Privacy is a human right, so do not be afraid to demand better from your clients, suppliers, partners, and everyone else in your ecosystem:
The pandemic taught everyone how collaboration ought to be an enabler, and that competition must exist to foster collaboration and new partnerships rather than widen gaps and gaping inequities. Respondent, consumer and data subject rights are at the centre of ethical research. Automated decision-making poses new problems and humans must do a better job of trying to offload the deep-quantitative, big-data focused, repetitive mechanical work to the robots to free up human capacity for creative knowledge-oriented judgment and decision-making. Human bias is less harmful than machine-bias because human bias can be corrected, accounted for, or controlled. A principles-led approach to privacy will always keep human researchers prepared for when unprecedented technologies, techniques and their resulting quandaries enter the marketplace and pose new dilemmas to its industry professionals before there are best practices. Look to your national association, e.g., CRIC in Canada works with leading experts to deliver member-specific privacy and information security guidelines for your organization, and ESOMAR globally for guidance.
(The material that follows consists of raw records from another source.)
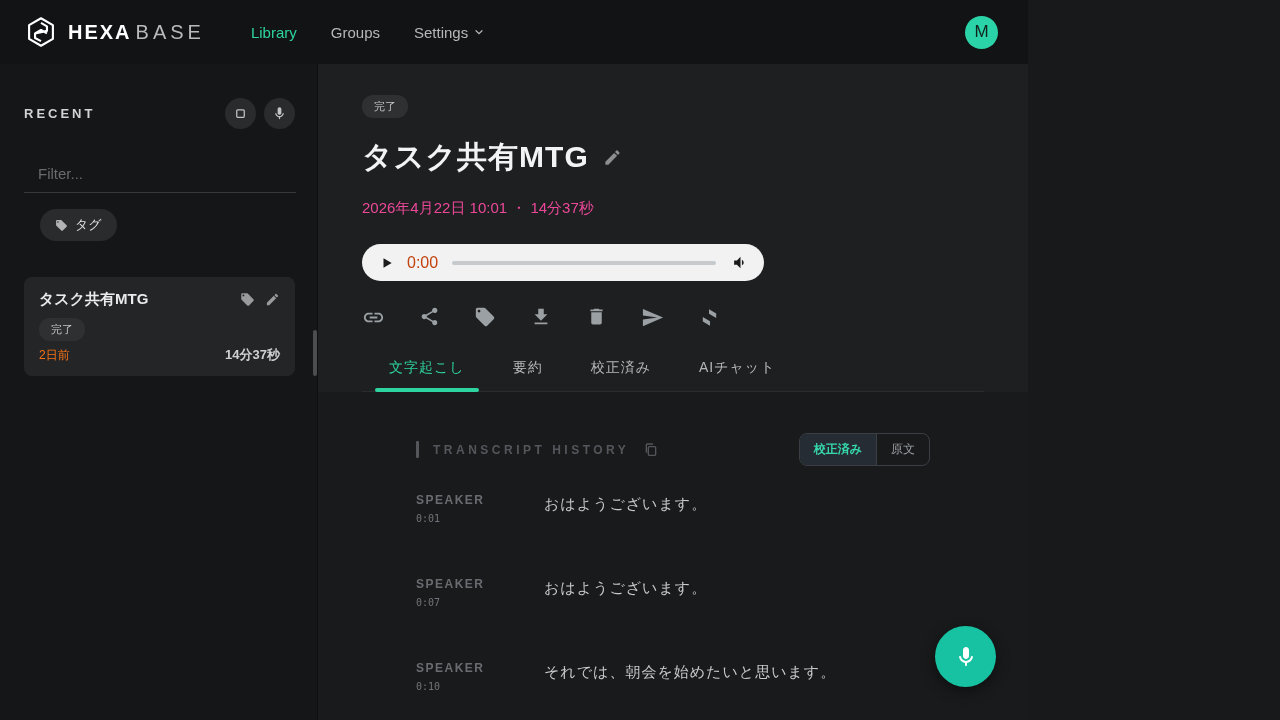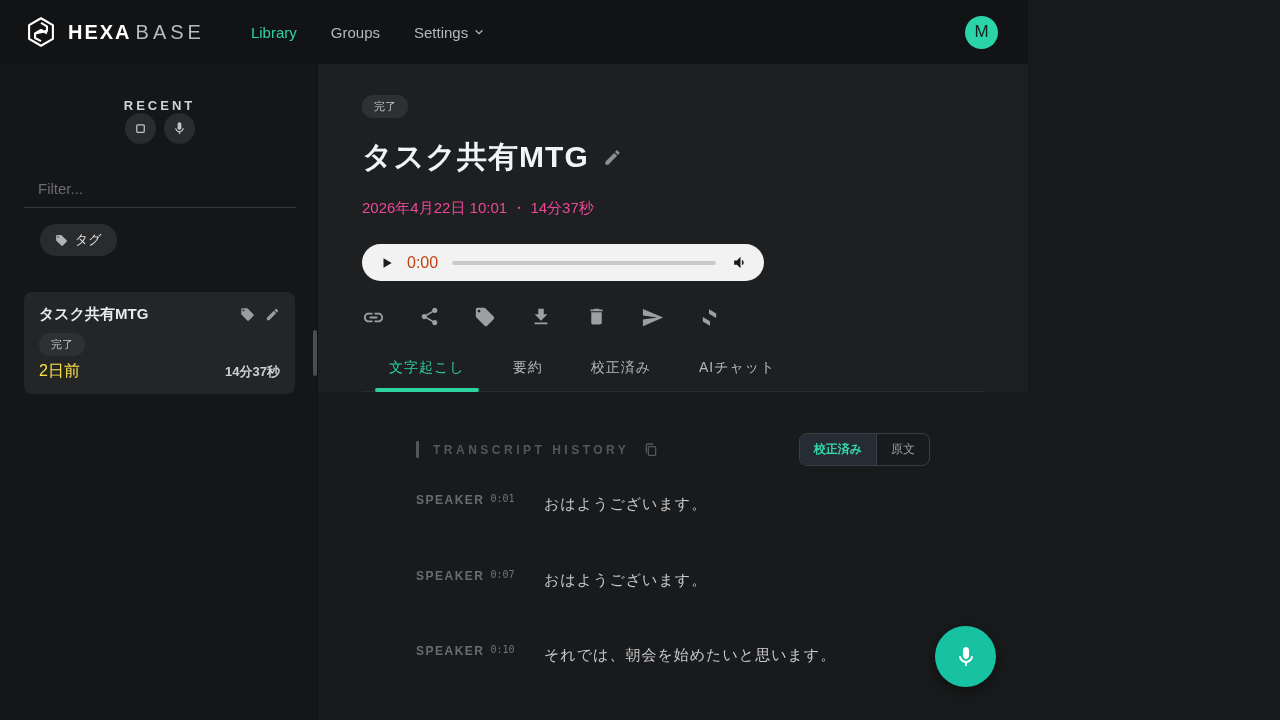--- a/index.html
+++ b/index.html
@@ -23,7 +23,7 @@
 
   
   .sidebar { width:318px; flex:0 0 318px; background:#151617; padding:34px 22px 0 24px; position:relative; border-right:1px solid #0e0f10; }
-  .side-head { display:flex; align-items:center; justify-content:space-between;flex-direction:column; }
+  .side-head { display:flex; align-items:center; justify-content:space-between; }
   .recent-label { font-size:13px; font-weight:700; letter-spacing:3px; color:#d2d3d4; }
   .side-actions { display:flex; gap:8px; }
   .icon-circle { width:31px; height:31px; border-radius:50%; background:#2a2b2d; border:none; display:flex; align-items:center; justify-content:center; cursor:pointer; }

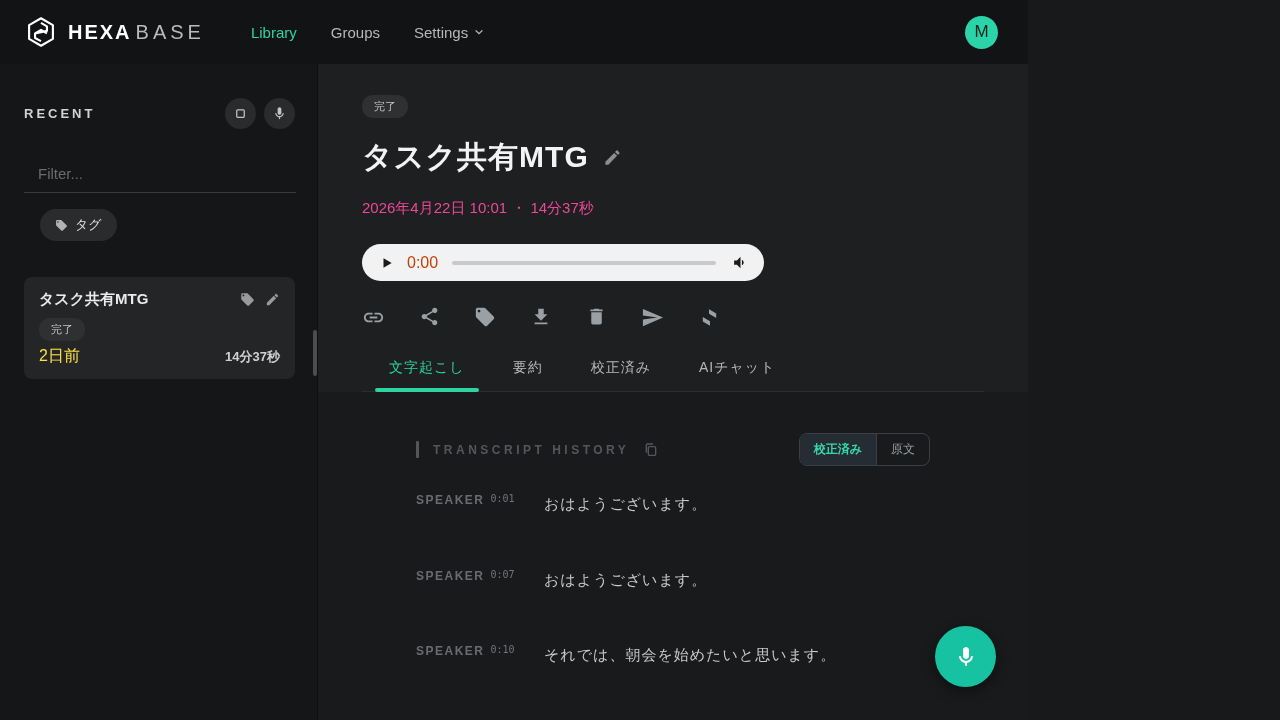--- a/index.html
+++ b/index.html
@@ -37,7 +37,7 @@
   .badge { display:inline-block; background:#2f3031; color:#c6c7c8; font-size:11px; border-radius:11px; padding:4px 12px; }
   .item-card .badge { margin-top:9px; }
   .card-bottom { display:flex; justify-content:space-between; align-items:baseline; margin-top:5px; }
-  .card-age { font-size:16px; color:#fde047; }
+  .card-age { font-size:12px; color:#f97316; }
   .card-dur { font-size:13px; font-weight:700; color:#cfd0d1; }
   .scroll-thumb { position:absolute; right:0px; top:266px; width:4px; height:46px; border-radius:2px; background:#4c4d4f; cursor:grab; }
 

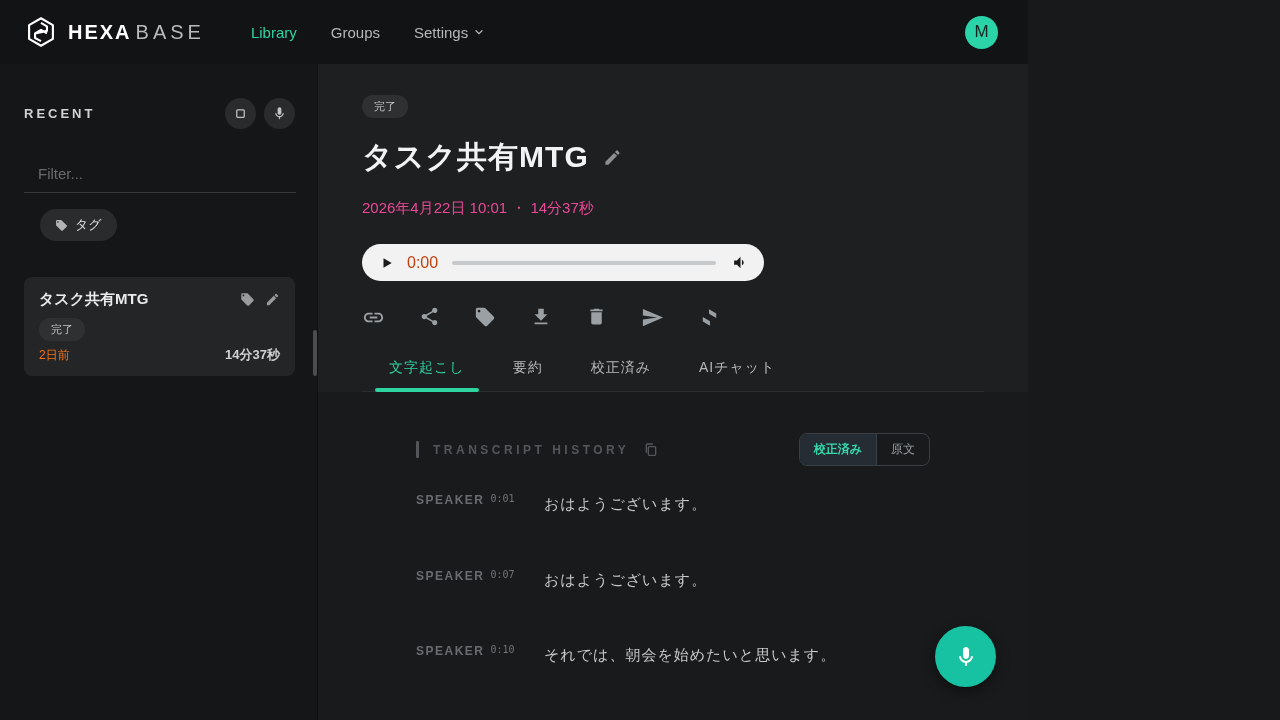--- a/index.html
+++ b/index.html
@@ -71,7 +71,7 @@
   .seg { font-size:12px; padding:7px 14px; background:transparent; border:none; color:#9aa0a6; cursor:pointer; font-family:inherit; }
   .seg.active { background:#252c33; color:#36d9ac; font-weight:700; border-right:1px solid #3b3f45; }
   .entry { display:flex; margin-bottom:53px; }
-  .entry-col { width:128px; flex:0 0 128px; display:flex; flex-direction:row; gap:6px; }
+  .entry-col { width:128px; flex:0 0 128px; display:flex; flex-direction:column; gap:6px; }
   .entry-speaker { font-size:12px; font-weight:700; letter-spacing:1.5px; color:#6a6b71; }
   .entry-time { font-size:10px; color:#73747b; font-family:"DejaVu Sans Mono",monospace; }
   .entry-text { font-size:15px; color:#c9cacb; letter-spacing:1px; line-height:1.5; }

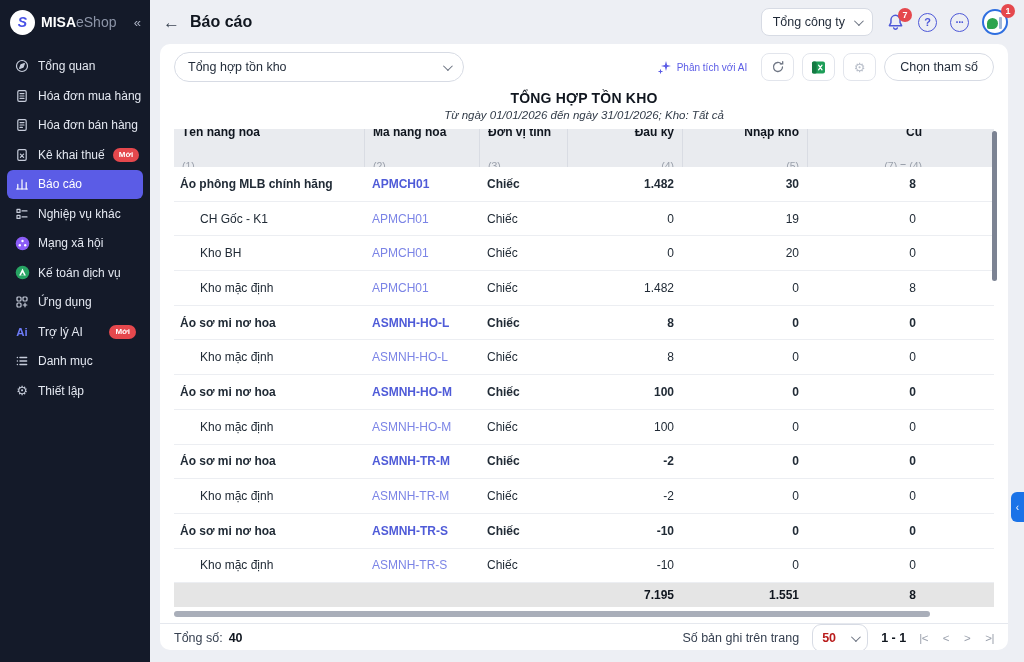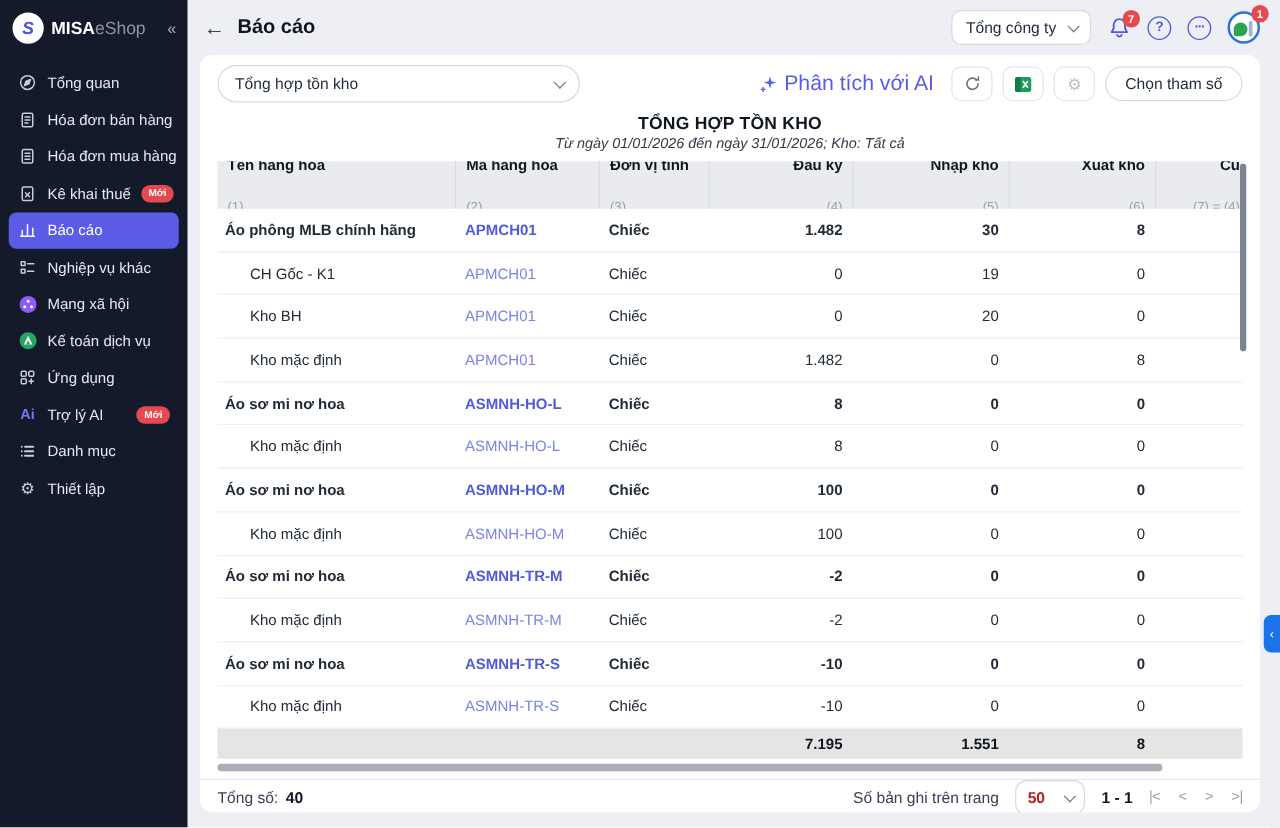--- a/index.html
+++ b/index.html
@@ -42,7 +42,7 @@
   .toolbar { display:flex; align-items:center; padding:0 14px; height:30px; flex-shrink:0; }
   .report-select { width:290px; height:30px; border:1px solid #d7dbe4; border-radius:15px; display:flex; align-items:center; justify-content:space-between; padding:0 13px; font-size:12.5px; color:#1f2937; cursor:pointer; }
   .toolbar-right { margin-left:auto; display:flex; align-items:center; gap:8px; }
-  .ai-link { color:#5b5ce6; font-size:17px; display:flex; align-items:center; gap:6px; margin-right:6px; cursor:pointer; }
+  .ai-link { color:#5b5ce6; font-size:10px; display:flex; align-items:center; gap:6px; margin-right:6px; cursor:pointer; }
   .icon-btn { width:33px; height:28px; border:1px solid #e2e5ec; border-radius:8px; background:#fff; display:flex; align-items:center; justify-content:center; cursor:pointer; }
   .gear-glyph { font-size:13px; color:#b9bfca; line-height:1; }
   .params-btn { height:28px; border:1px solid #d7dbe4; border-radius:14px; background:#fff; padding:0 15px; font-size:12.5px; color:#1f2937; cursor:pointer; font-family:inherit; }

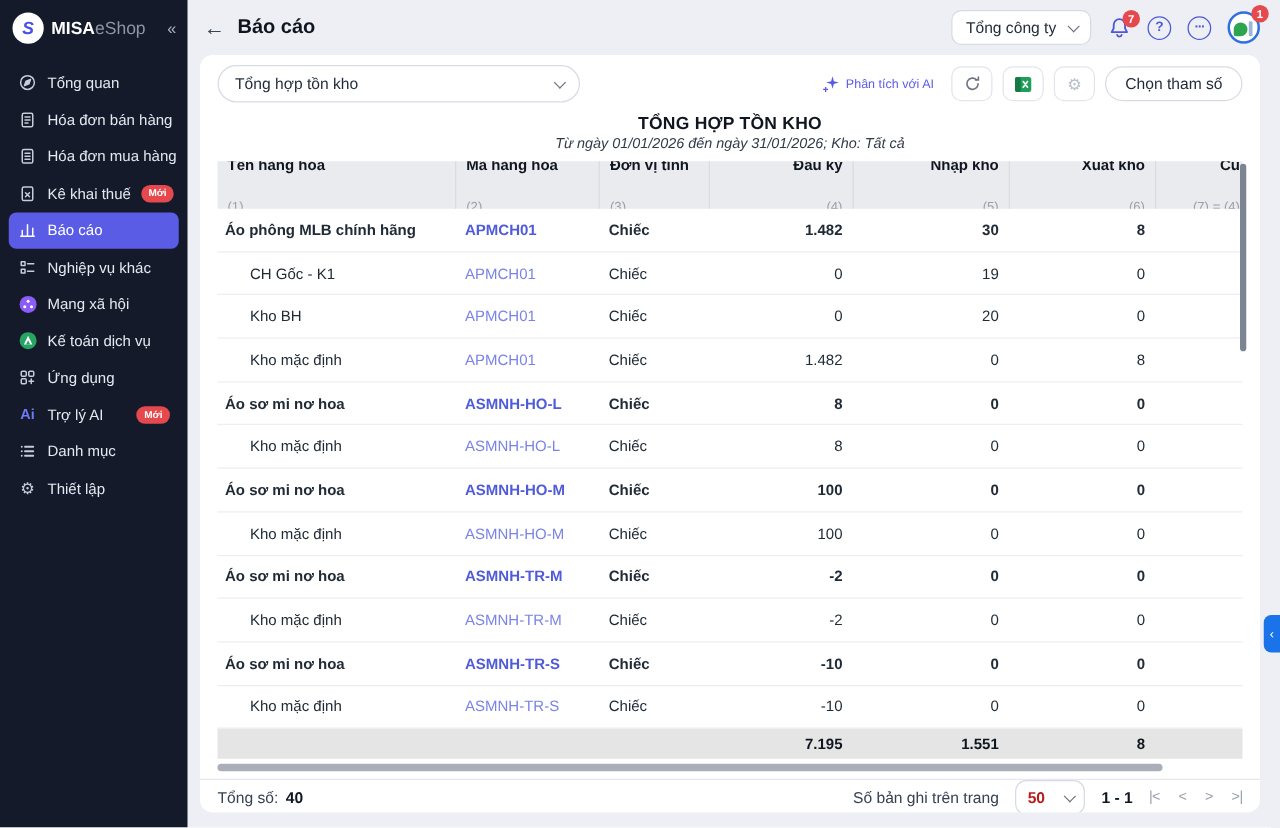--- a/index.html
+++ b/index.html
@@ -109,19 +109,19 @@
           <div class="nav-icon">
             <svg width="14" height="14" viewBox="0 0 14 14" fill="none" stroke="currentColor" stroke-width="1.2" stroke-linecap="round" stroke-linejoin="round">
               <rect x="2.8" y="1.6" width="8.4" height="10.8" rx="1.3"></rect>
+              <path d="M5 4.6h4M5 7h4M5 9.4h4"></path>
+            </svg>
+          </div>
+          <div class="nav-label">Hóa đơn mua hàng</div>
+        </div>
+        <div class="nav-item">
+          <div class="nav-icon">
+            <svg width="14" height="14" viewBox="0 0 14 14" fill="none" stroke="currentColor" stroke-width="1.2" stroke-linecap="round" stroke-linejoin="round">
+              <rect x="2.8" y="1.6" width="8.4" height="10.8" rx="1.3"></rect>
               <path d="M5 4.6h4M5 7h4M5 9.4h2.4"></path>
             </svg>
           </div>
           <div class="nav-label">Hóa đơn bán hàng</div>
-        </div>
-        <div class="nav-item">
-          <div class="nav-icon">
-            <svg width="14" height="14" viewBox="0 0 14 14" fill="none" stroke="currentColor" stroke-width="1.2" stroke-linecap="round" stroke-linejoin="round">
-              <rect x="2.8" y="1.6" width="8.4" height="10.8" rx="1.3"></rect>
-              <path d="M5 4.6h4M5 7h4M5 9.4h4"></path>
-            </svg>
-          </div>
-          <div class="nav-label">Hóa đơn mua hàng</div>
         </div>
         <div class="nav-item">
           <div class="nav-icon">

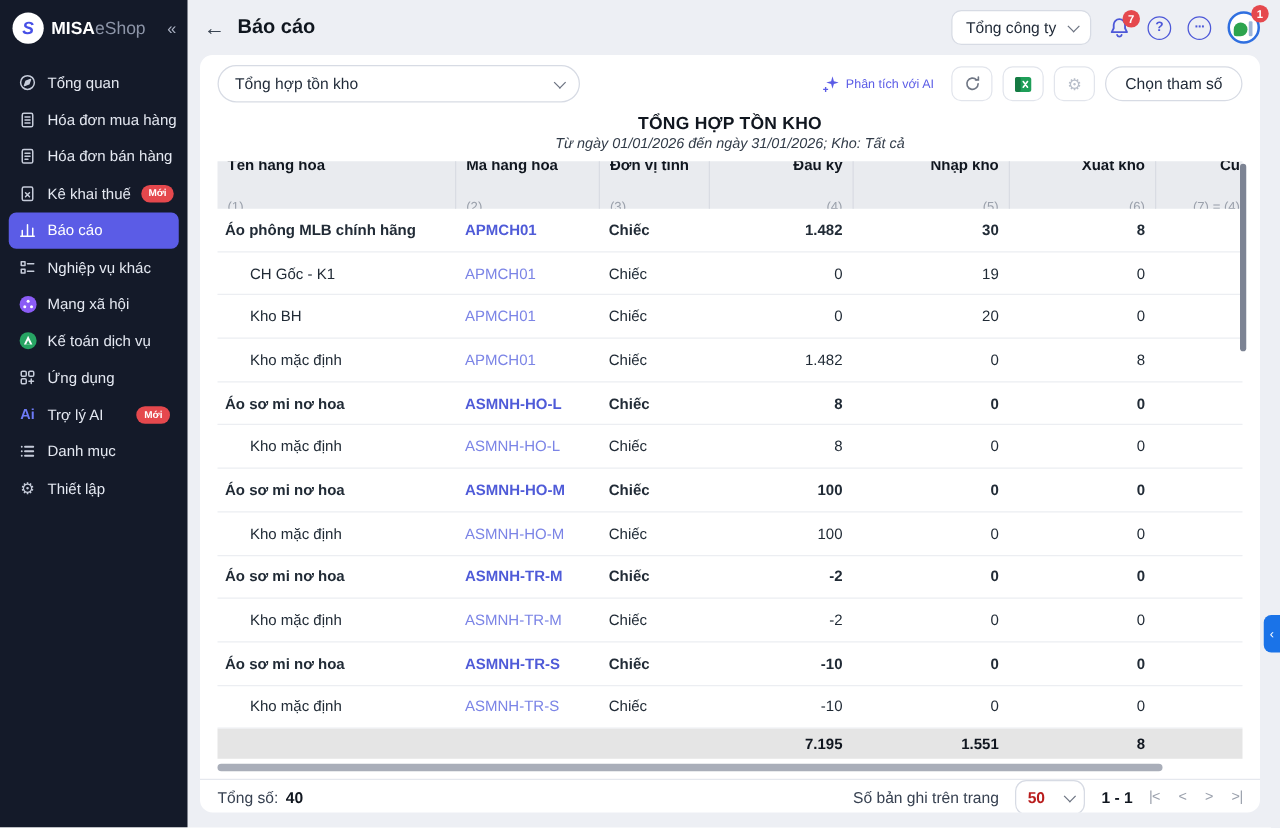--- a/index.html
+++ b/index.html
@@ -301,10 +301,6 @@
               <div class="h-label">Nhập kho</div>
               <div class="h-sub">(5)</div>
             </div>
-            <div class="h-cell c5 right">
-              <div class="h-label">Xuất kho</div>
-              <div class="h-sub">(6)</div>
-            </div>
             <div class="h-cell c6 right">
               <div class="h-label">Cu</div>
               <div class="h-sub">(7) = (4)</div>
The insights were rich and the conversations impactful. It was clearly no understatement that when everyone I met said the same thing at least once, “so great to meet everyone (back) in person!” This included people we hadn’t met before and only online, and that was an enjoyable experience as well.
Finally, no matter who you are, don’t forget to register your health information on ArriveCan before entering into Canada from “abroad”. Thanks Michael Brereton for that last minute reminder, and also for the witty discussion on “brain drain”.
Thanks to GreenBook for hosting this! Shoutout as well to CRIC-CAIP, UGA-MRII, WIRe, ESOMAR, EMI Research Solutions, Hotspex + Hotspex Media (courtesy the Formula1 go-karting night and cover photo from the Circuit of the Americas), Cadillac Fairview, Keen as Mustard and others who partook in our parallel activities, only proving Reality Mine CEO Chris Havemann‘s point that your conference is a true success when people create spin-off gatherings and sub-cultures around it.
Looking forward to the next insights trip and adventure! Although, some of us won’t need to experience any jet lag on that one.